### Dataset entries
---*---
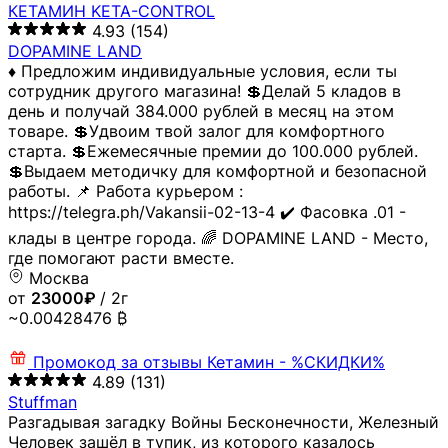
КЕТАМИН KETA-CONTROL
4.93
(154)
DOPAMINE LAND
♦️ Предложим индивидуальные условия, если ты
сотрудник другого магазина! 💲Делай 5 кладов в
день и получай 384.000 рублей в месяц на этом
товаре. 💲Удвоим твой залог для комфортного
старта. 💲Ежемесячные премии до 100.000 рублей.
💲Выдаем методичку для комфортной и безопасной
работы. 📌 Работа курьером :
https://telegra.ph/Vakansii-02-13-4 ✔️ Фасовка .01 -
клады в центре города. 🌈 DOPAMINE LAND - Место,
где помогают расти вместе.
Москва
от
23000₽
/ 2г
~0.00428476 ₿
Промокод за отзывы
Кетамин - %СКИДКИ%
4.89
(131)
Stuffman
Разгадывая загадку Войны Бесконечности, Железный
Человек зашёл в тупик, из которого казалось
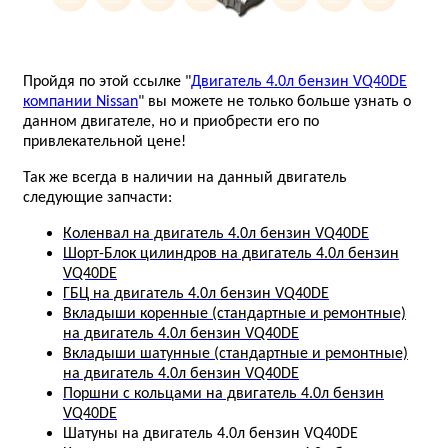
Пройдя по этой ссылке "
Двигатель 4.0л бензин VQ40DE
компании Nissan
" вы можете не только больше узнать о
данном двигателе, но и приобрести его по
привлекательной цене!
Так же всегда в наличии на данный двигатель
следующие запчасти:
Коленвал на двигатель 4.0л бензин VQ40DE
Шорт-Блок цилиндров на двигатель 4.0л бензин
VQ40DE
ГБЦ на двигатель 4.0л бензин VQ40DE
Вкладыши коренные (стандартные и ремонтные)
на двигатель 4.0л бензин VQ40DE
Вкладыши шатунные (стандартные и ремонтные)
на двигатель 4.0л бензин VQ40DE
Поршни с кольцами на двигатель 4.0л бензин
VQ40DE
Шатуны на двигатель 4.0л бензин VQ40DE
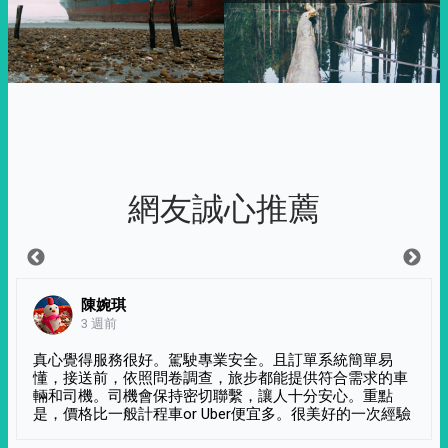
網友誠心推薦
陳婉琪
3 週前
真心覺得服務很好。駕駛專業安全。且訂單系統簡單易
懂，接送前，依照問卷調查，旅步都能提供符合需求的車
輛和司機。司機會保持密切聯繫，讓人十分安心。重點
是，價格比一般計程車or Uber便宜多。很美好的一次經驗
---*---
Take exactly the lines from the one containing "условия, если ты" through the one containing "работы. 📌 Работа" in the data above, and output them with nothing added.

♦️ Предложим индивидуальные условия, если ты
сотрудник другого магазина! 💲Делай 5 кладов в
день и получай 384.000 рублей в месяц на этом
товаре. 💲Удвоим твой залог для комфортного
старта. 💲Ежемесячные премии до 100.000 рублей.
💲Выдаем методичку для комфортной и безопасной
работы. 📌 Работа курьером :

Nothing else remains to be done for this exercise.